Desde o início, a ideia era contar uma história simples, fazer um retrato de uma geração: o jovem adulto em torno de 30 anos, de um determinado grupo social – classe média de mente aberta, vivendo numa cidade cosmopolita – o Rio de Janeiro, que é grande e pequeno ao mesmo tempo. Então, olhamos para todos os lados e vimos, em meio à diversidade, alguns perfis clichês desta geração. Há a nova mulher cheia de gás e curiosidade, fazendo mais grana que os rapazes, lidando com a vida de forma mais ativa. E há o garoto passivo, mais filho do que homem, que pensa demais e age pouco, tem múltiplos talentos mas é indefinido profissionalmente, super informado mas não faz dinheiro. Quando a nova mulher e o menino inteligente moram juntos, há sempre um delicado conflito entre a ação e a indefinição. E quem faz mais grana e/ou tem mais sucesso profissional acaba sempre sendo o elemento decisivo da relação. O papel às vezes se inverte – nada é absoluto no mundo – e vemos também o menino pró ativo e a menina artista-sem-rumo-certo. Mudam os gêneros mas permanecem os conflitos. Há também a galera que pega geral, meninos e meninas disputando na cama o título de o mais esperto ou safado, na linha “não tenho gosto, tenho pressa” ou “estou me jogando e fazendo currículo”. Por outro lado, absolutamente oposto, há anos não rolavam tantos casamentos como agora, entre a galera dos 30. Até pedir em namoro está se usando novamente – óbvio que o pedido vem depois do sexo e no meio da paixão inicial. No episódio 02, o Pio chama a Lulu de namorada e ela logo pergunta: “isso é um pedido?”.
No mais, está claro para nós que ser gay deixou de ser um drama. Nem os pais – deste grupo classe média mente aberta do qual estamos falando – estão preocupados com isso. Beijo gay só é escândalo na novela das nove. As meninas que gostam de meninas estão mais soltas nesta cena antes dominada pelos rapazes. E são femininas e lindas – sem o estereótipo da sapata masculinizada – e mais abertas que os meninos para as múltiplas escolhas. Por que escolher um lado da moeda se podemos aproveitar os dois?

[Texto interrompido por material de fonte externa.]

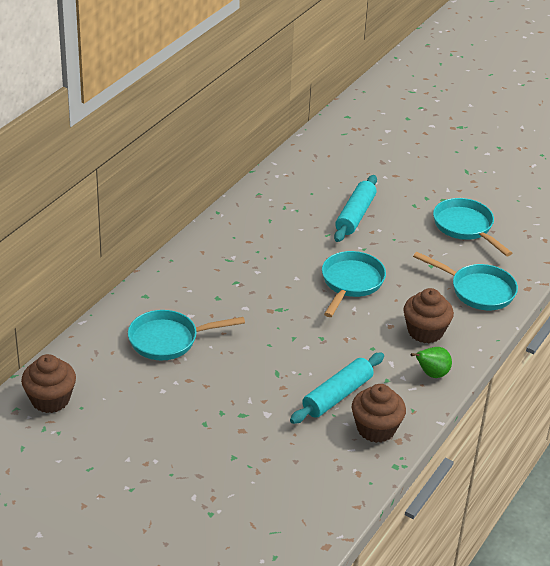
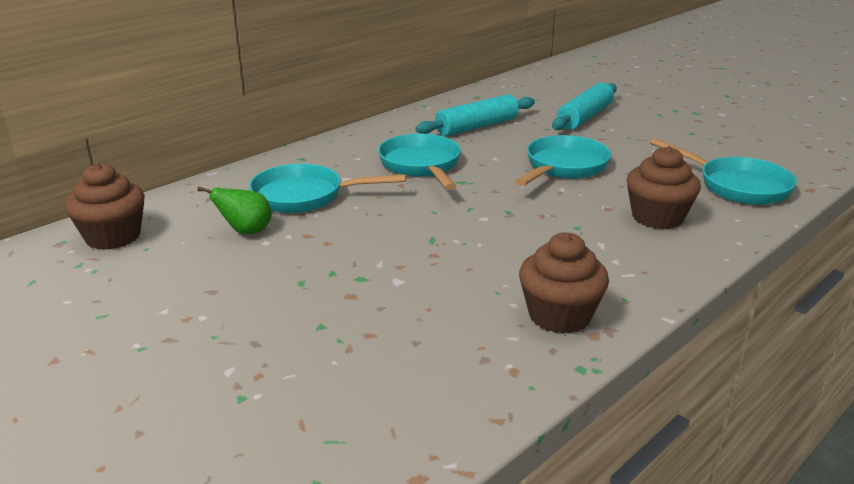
camera: 15 degrees right, 10 degrees down
(337, 395) = (510, 271): turquoise rolling pin -> turquoise rolling pin (477, 126)
(431, 374) = (661, 261): green pear -> green pear (246, 232)
(465, 227) = (723, 134): turquoise pan -> turquoise pan (421, 165)

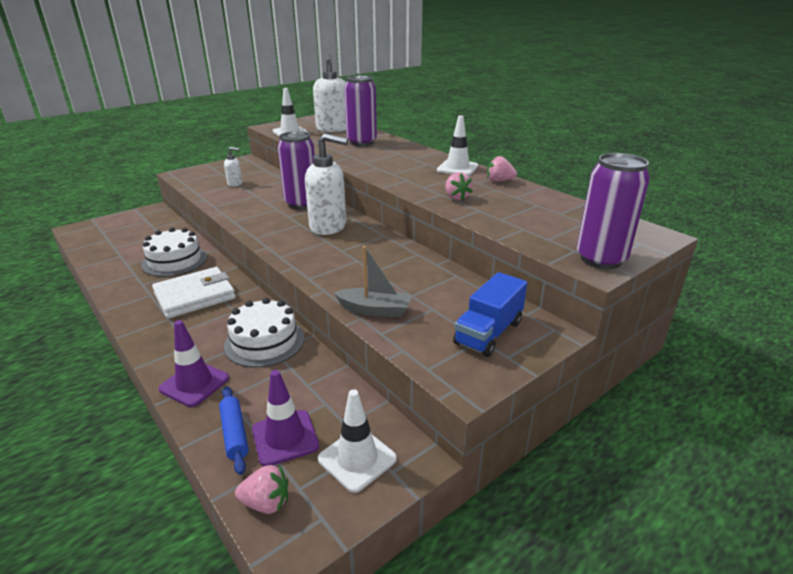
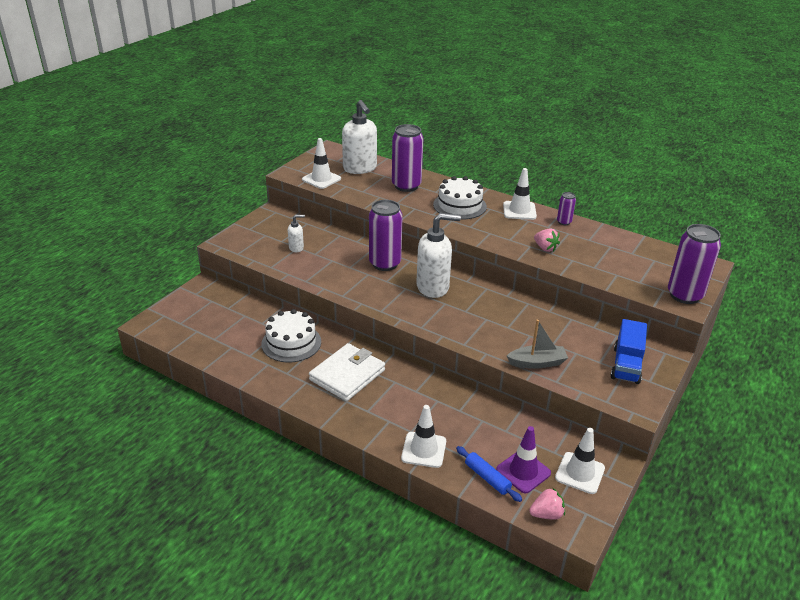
camera: 20 degrees left, 5 degrees up
(194, 383) = (424, 450): purple traffic cone -> white traffic cone
(264, 342) = (444, 404): white cake -> white cake (459, 205)
(499, 181) = (564, 222): pink strawberry -> purple can

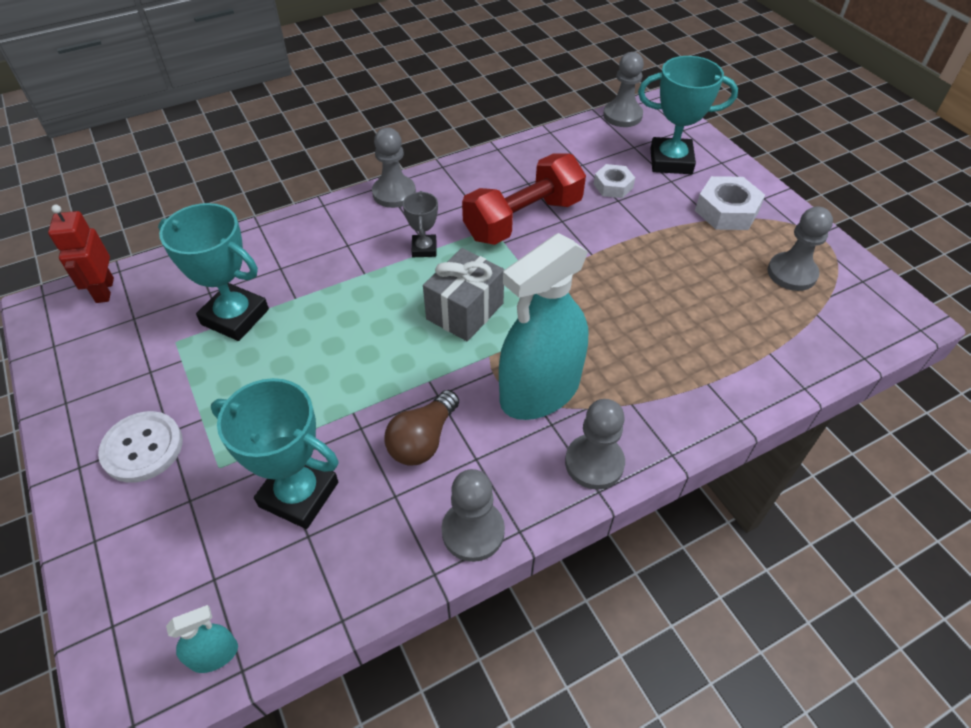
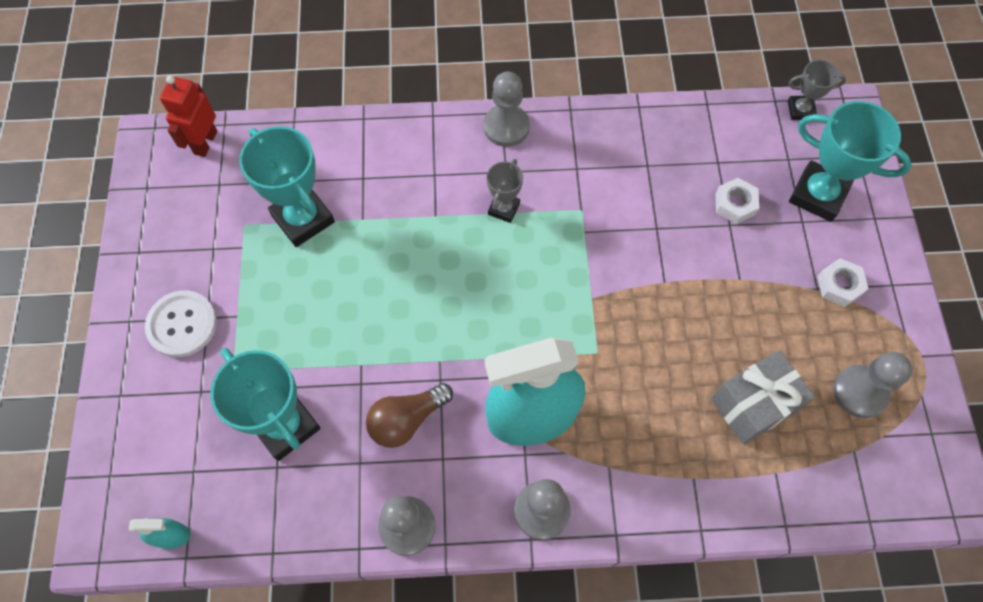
camera: 25 degrees right, 15 degrees up
(465, 311) = (507, 298): grey gift -> grey gift (753, 405)
(523, 219) = (618, 211): red dumbbell -> none
(622, 115) = (800, 110): grey pawn -> grey trophy
(726, 211) = (839, 285): white nut -> white nut, size x0.64

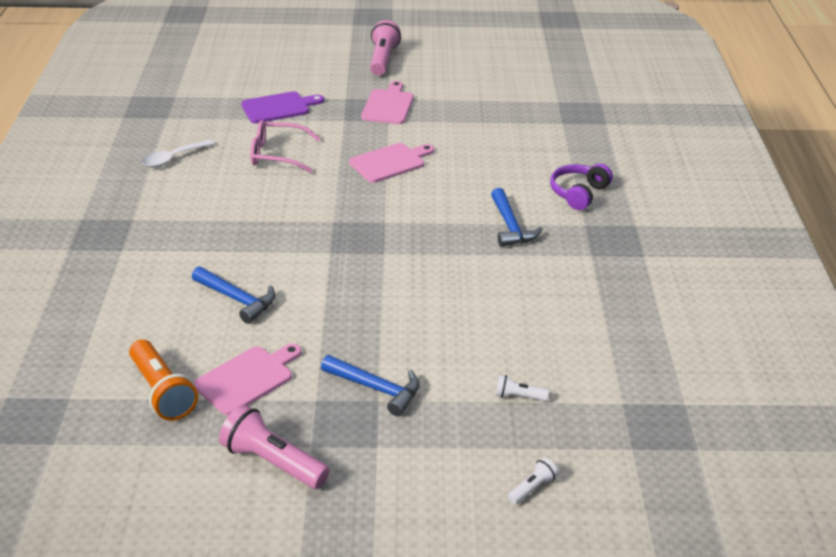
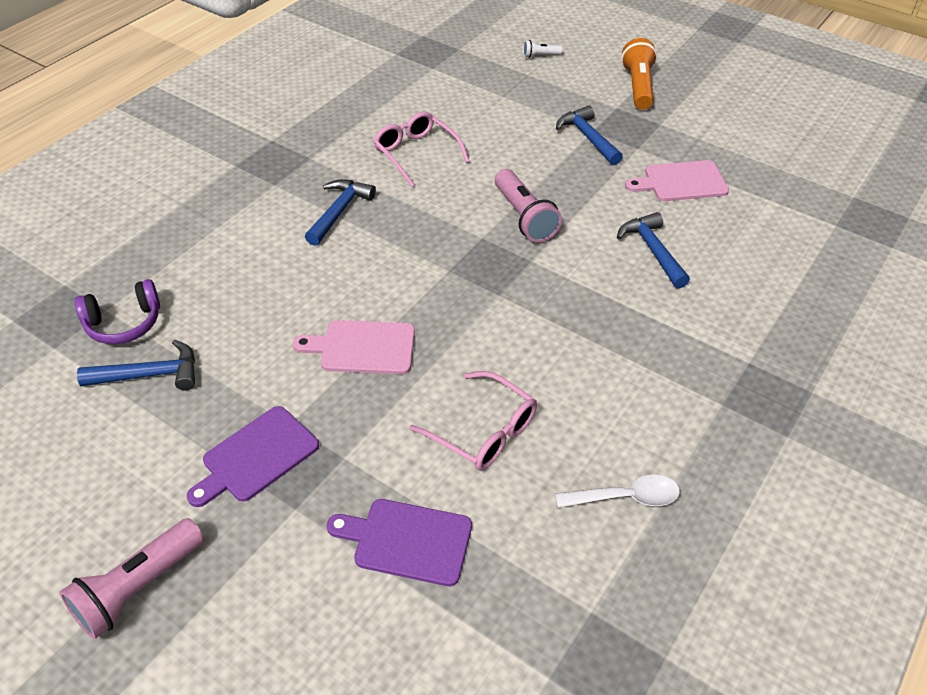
camera: 145 degrees left, 10 degrees up
(162, 392) = (755, 199): orange flashlight -> orange flashlight (638, 87)
(273, 462) = (693, 125): pink flashlight -> pink flashlight (524, 217)
(388, 105) = (256, 457): pink cutting board -> purple cutting board
(490, 110) = (150, 375): none -> blue hammer
(514, 297) = (416, 154): none -> pink glasses
(518, 396) = (494, 96): white flashlight -> none
(578, 193) = (231, 215): purple headphones -> purple headphones (124, 323)

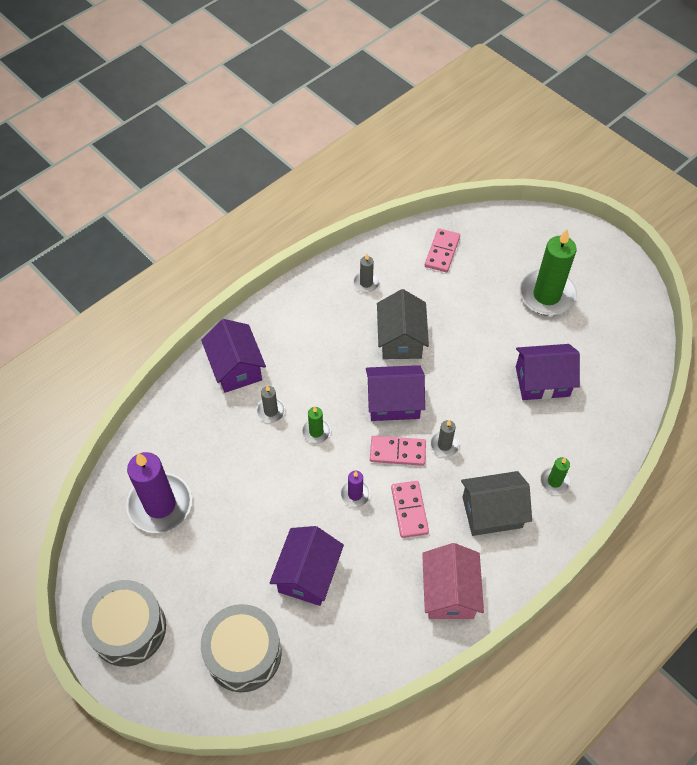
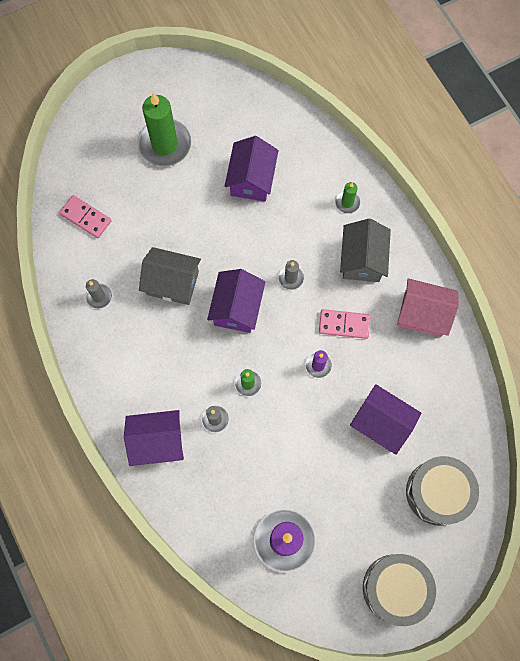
camera: 75 degrees left, 15 degrees up
(397, 452) = (287, 318): pink domino -> none

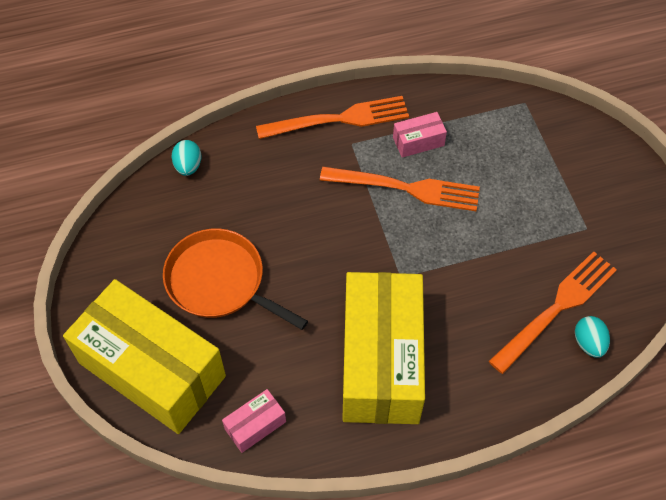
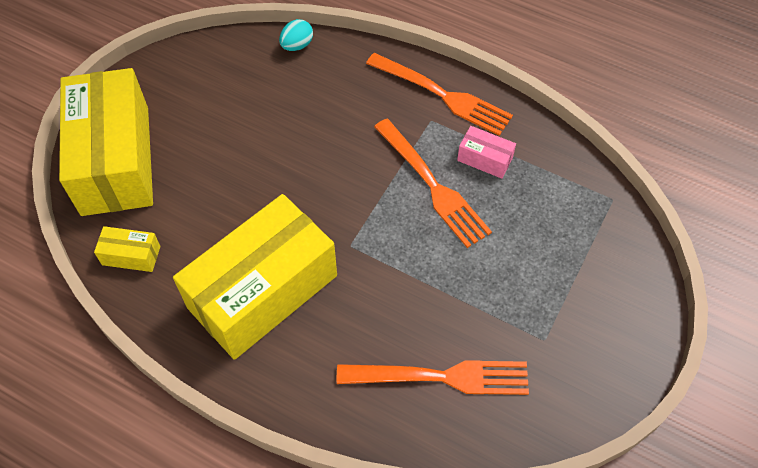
camera: 45 degrees right, 0 degrees up
(220, 281) = (224, 140): orange pan -> none
(255, 425) = (131, 255): pink box -> yellow box
(588, 343) = (434, 427): turquoise egg -> none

Juntamos toda essa conversa e muitas outras intermináveis – sem o menor rigor científico, antropológico ou sociológico, e criamos o fio condutor
DoAmor. Decidimos, como
Pio diz no episódio 01, que não seria – usando a definição de
Walter Benjamin – uma “história de pescador”, com reviravoltas mirabolantes e feitos inacreditáveis, mas uma “história de camponês”, corriqueira, cotidiana, onde todos pudessem se reconhecer. E concluímos através do Pio, em sala de aula, ainda citando Benjamin:
“às vezes, o que está muito perto dos nossos olhos, é aquilo que não conseguimos enxergar”.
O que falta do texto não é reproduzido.